Segment Start: DATASET EXCERPTS
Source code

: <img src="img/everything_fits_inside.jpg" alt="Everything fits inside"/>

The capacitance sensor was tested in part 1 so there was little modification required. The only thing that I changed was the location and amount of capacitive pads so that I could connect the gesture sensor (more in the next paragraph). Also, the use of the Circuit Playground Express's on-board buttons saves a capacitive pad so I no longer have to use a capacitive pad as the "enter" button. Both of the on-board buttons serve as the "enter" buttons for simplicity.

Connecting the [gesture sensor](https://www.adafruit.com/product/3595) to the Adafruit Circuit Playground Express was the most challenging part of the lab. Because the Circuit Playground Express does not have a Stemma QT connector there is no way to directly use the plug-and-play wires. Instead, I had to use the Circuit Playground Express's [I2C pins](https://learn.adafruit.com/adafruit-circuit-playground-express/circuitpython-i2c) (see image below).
Segment End: DATASET EXCERPTS
Segment Start: DATASET EXCERPTS
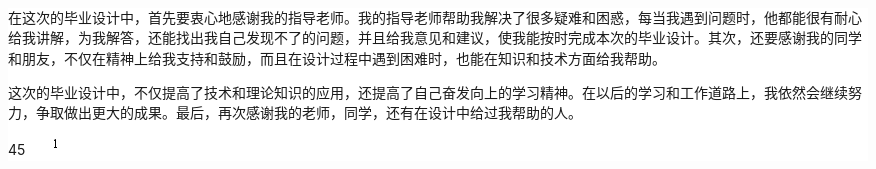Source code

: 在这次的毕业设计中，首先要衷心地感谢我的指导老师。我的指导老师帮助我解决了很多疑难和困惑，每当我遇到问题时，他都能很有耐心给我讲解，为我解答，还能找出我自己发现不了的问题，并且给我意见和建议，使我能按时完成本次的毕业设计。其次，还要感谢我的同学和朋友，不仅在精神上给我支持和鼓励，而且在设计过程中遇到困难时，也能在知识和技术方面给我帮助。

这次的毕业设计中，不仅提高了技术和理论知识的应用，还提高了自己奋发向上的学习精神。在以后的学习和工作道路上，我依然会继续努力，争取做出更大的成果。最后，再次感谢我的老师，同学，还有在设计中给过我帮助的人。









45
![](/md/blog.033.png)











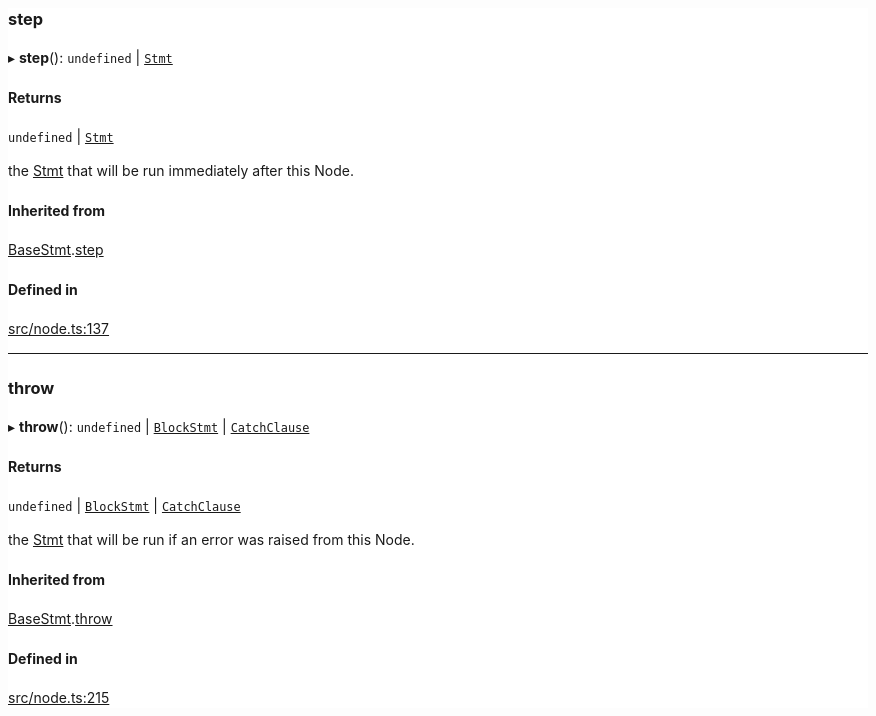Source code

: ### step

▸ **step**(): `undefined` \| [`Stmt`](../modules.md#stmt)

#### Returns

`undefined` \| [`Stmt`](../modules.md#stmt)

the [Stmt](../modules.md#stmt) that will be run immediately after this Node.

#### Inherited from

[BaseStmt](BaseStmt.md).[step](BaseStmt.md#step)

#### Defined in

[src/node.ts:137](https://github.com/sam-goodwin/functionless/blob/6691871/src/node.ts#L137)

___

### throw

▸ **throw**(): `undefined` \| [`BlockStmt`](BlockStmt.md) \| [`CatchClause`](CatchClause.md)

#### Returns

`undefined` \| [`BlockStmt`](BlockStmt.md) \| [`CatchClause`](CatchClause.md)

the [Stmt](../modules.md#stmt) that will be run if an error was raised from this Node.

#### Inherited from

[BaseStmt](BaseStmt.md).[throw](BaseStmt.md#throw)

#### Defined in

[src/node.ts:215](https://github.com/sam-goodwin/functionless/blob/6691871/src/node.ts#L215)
Segment End: DATASET EXCERPTS
- _YOUR GOAL_:
In the entries above, find each line with "github" and copy it.

- _ANSWER SECTION_:
[src/node.ts:137](https://github.com/sam-goodwin/functionless/blob/6691871/src/node.ts#L137)
[src/node.ts:215](https://github.com/sam-goodwin/functionless/blob/6691871/src/node.ts#L215)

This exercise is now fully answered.